==== THE RECORDS

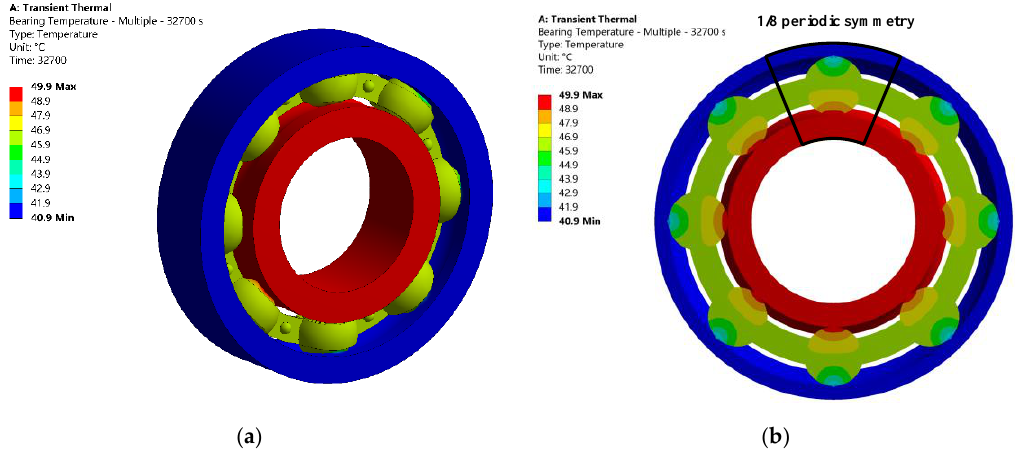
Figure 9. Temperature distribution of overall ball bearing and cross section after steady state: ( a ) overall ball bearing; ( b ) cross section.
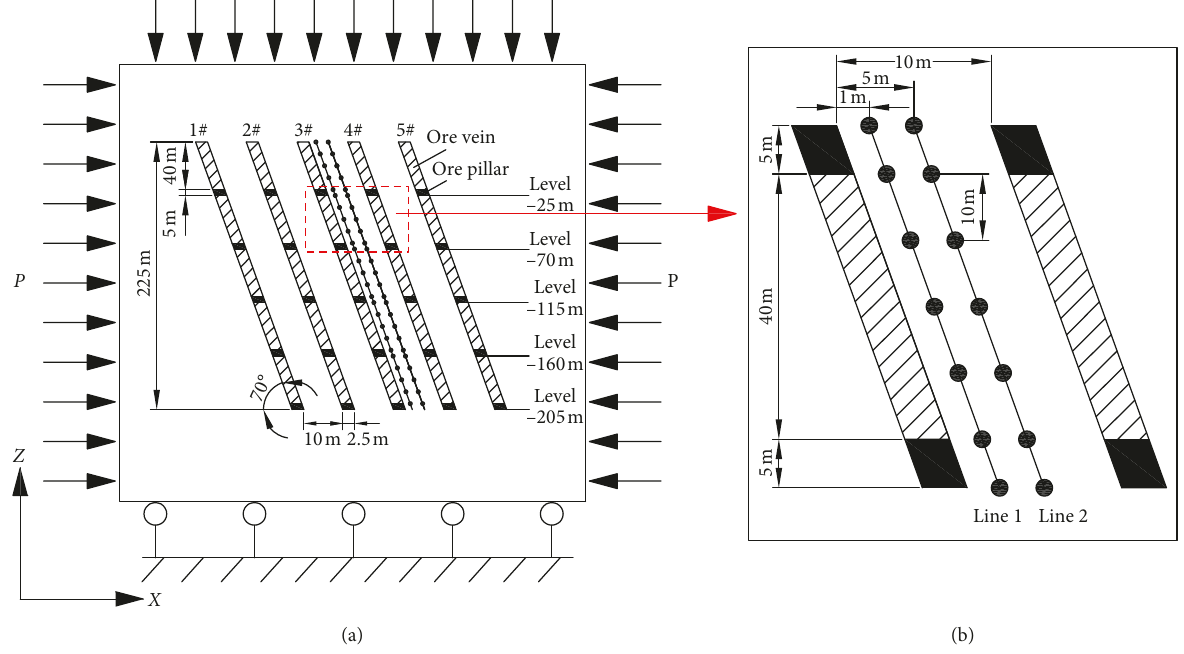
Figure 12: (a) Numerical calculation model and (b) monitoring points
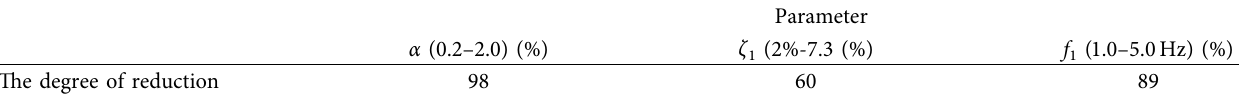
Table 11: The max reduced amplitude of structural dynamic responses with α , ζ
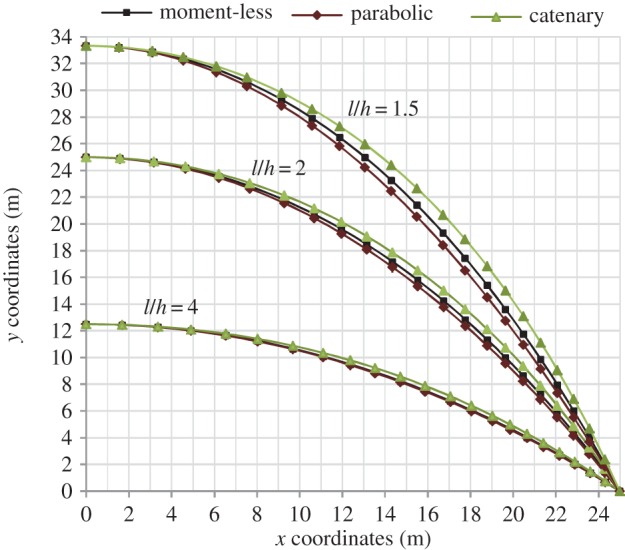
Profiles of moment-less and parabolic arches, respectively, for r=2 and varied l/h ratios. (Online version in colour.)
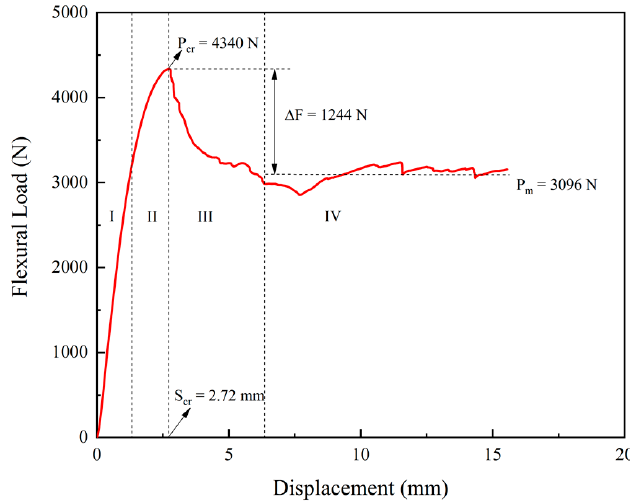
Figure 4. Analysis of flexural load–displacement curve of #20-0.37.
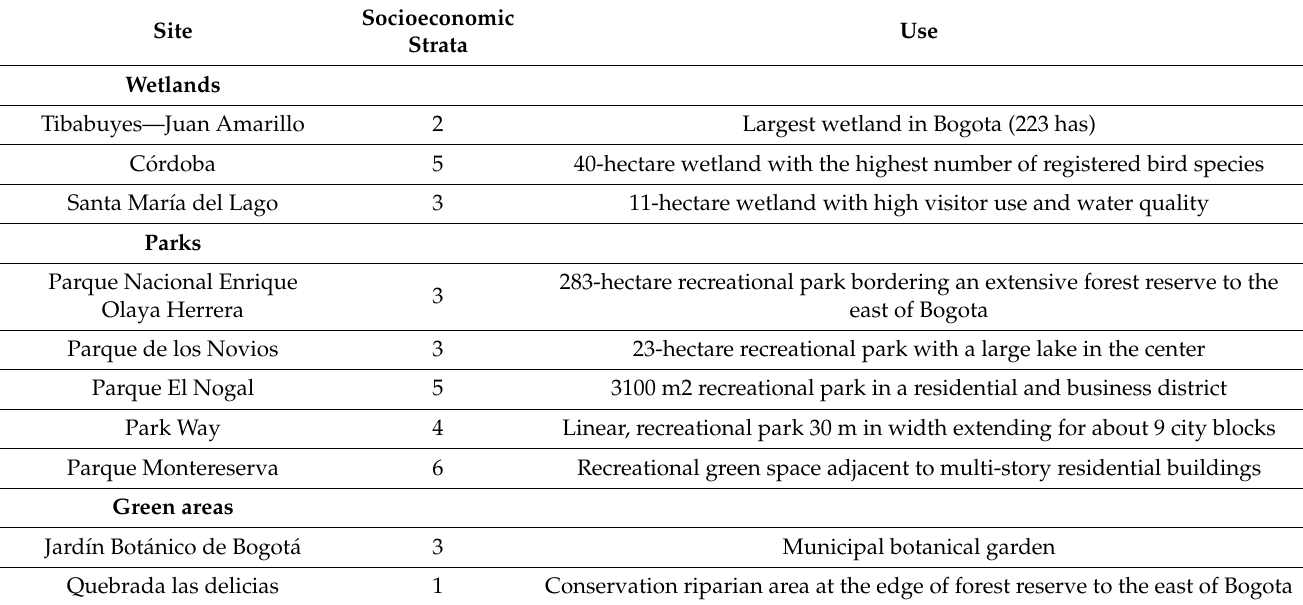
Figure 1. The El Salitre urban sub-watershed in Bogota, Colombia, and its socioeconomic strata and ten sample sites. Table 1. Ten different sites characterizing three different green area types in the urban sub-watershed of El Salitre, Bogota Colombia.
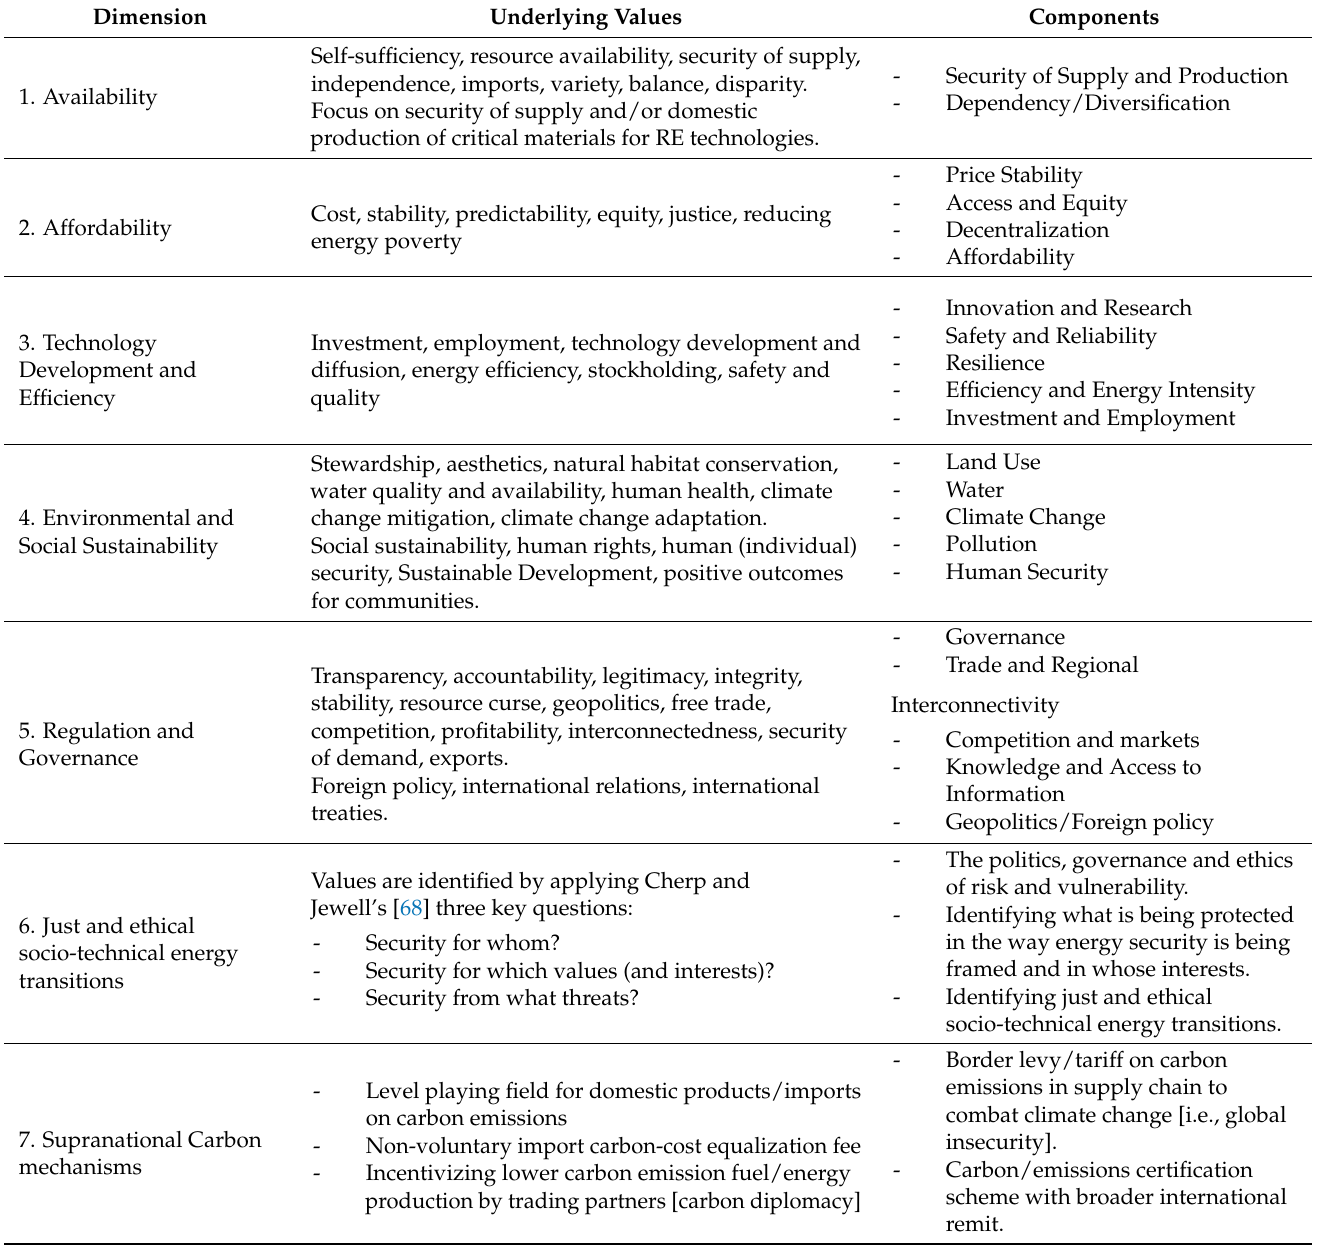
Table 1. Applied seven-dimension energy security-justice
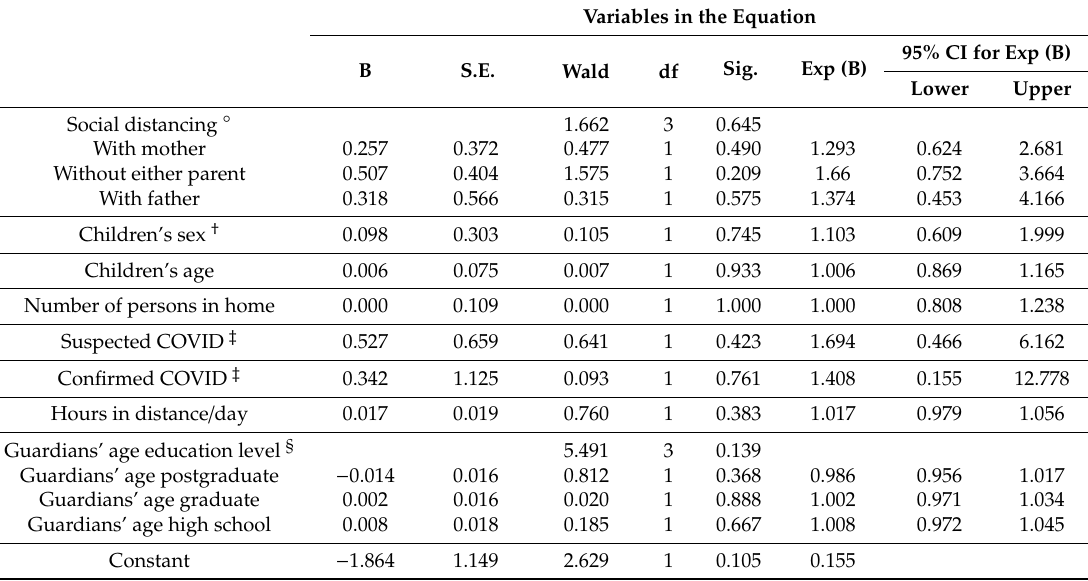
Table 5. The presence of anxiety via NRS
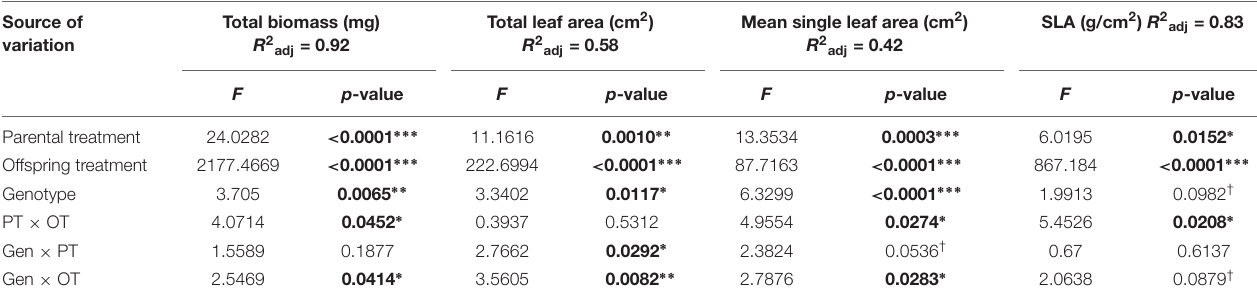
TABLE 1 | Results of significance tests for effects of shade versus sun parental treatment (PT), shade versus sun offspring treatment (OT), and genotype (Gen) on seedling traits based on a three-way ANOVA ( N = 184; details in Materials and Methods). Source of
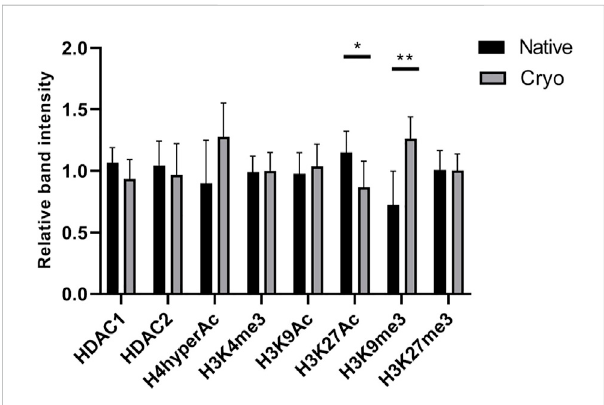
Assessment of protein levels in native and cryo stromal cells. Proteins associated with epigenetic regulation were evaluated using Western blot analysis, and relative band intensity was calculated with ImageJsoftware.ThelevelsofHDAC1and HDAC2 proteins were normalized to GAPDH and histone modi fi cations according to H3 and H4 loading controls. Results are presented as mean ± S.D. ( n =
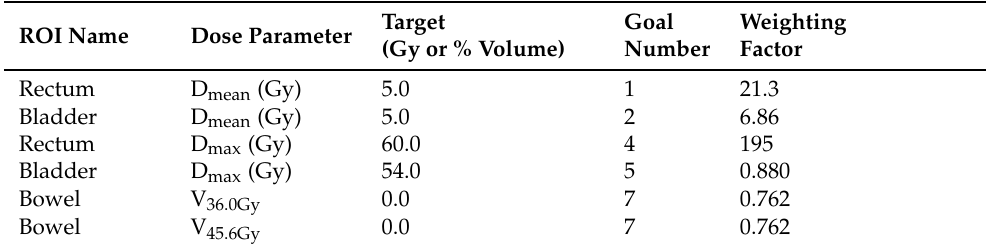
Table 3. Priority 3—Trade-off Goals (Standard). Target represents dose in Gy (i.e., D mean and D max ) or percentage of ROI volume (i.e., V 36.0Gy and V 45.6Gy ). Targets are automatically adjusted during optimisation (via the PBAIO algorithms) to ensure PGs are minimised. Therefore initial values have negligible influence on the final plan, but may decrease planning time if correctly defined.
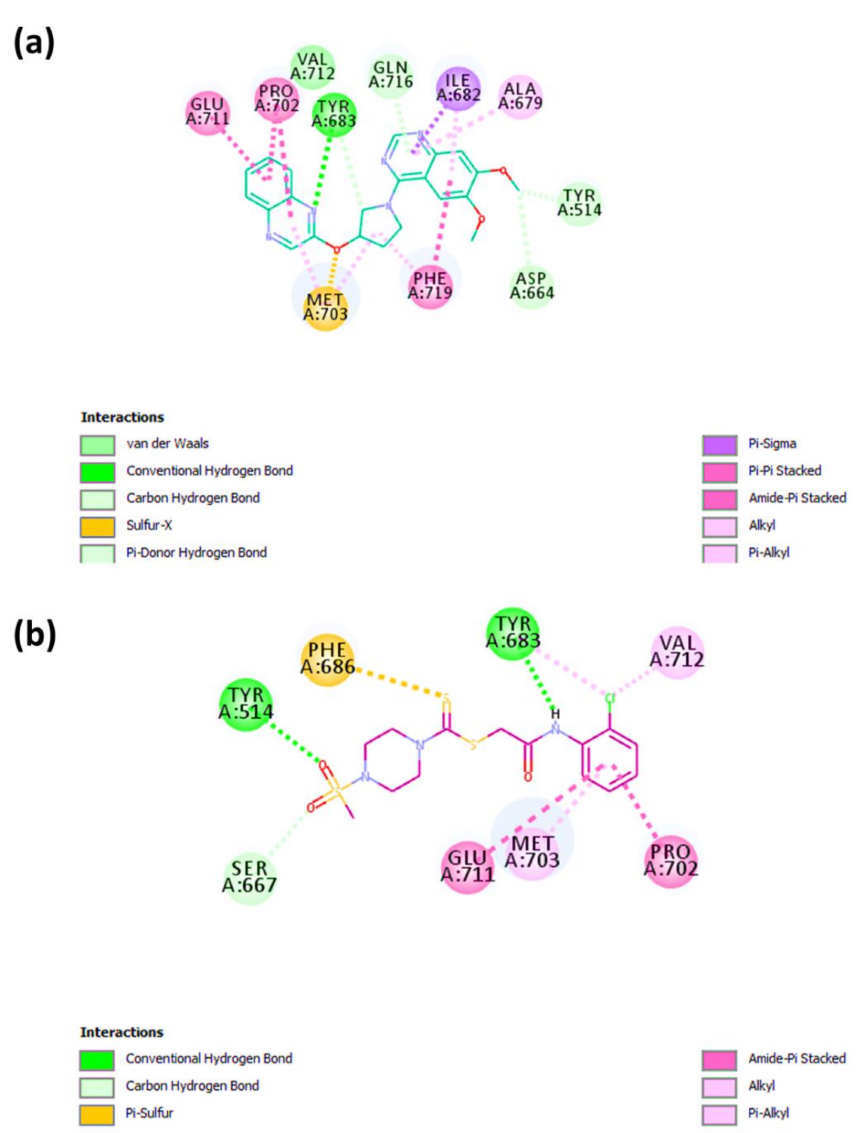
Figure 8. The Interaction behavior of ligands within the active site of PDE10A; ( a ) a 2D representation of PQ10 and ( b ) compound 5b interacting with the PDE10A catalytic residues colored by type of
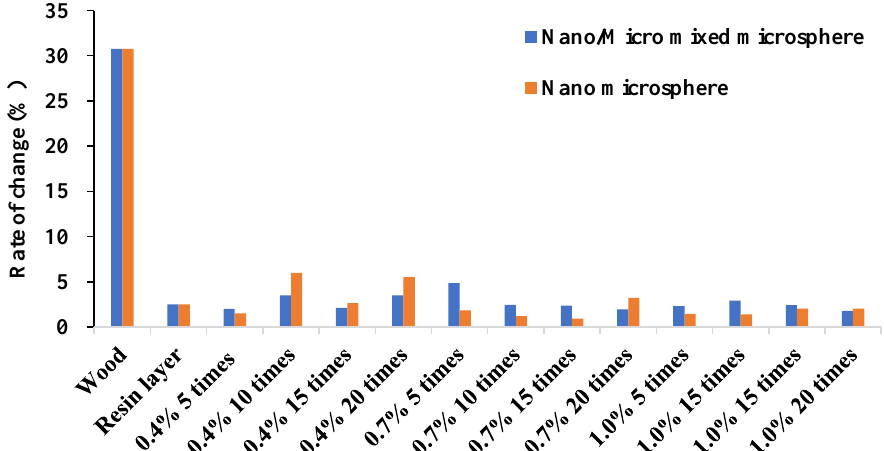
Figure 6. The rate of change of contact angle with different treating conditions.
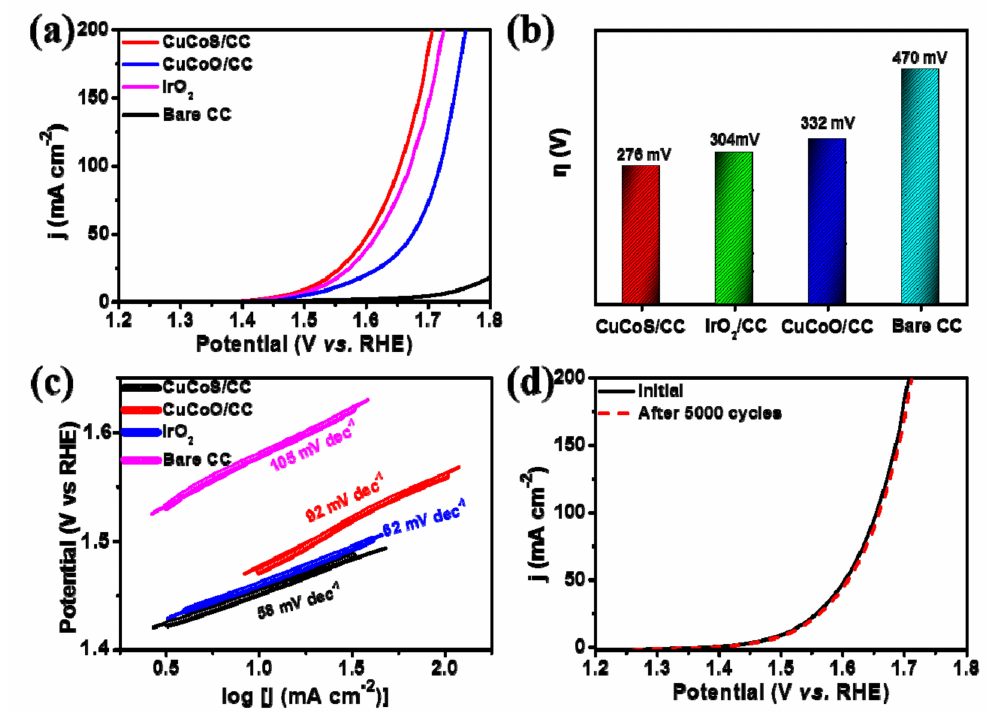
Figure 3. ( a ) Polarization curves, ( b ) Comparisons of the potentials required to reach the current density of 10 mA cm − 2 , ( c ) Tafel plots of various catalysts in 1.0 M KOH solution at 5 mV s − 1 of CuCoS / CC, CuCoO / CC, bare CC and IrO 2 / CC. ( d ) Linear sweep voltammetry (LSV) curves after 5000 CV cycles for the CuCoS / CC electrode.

========

**EXERCISE AIM**
Lines above that include the string "different" need to be copied.

**TASK ANSWER**
Figure 1. The El Salitre urban sub-watershed in Bogota, Colombia, and its socioeconomic strata and ten sample sites. Table 1. Ten different sites characterizing three different green area types in the urban sub-watershed of El Salitre, Bogota Colombia.
Figure 6. The rate of change of contact angle with different treating conditions.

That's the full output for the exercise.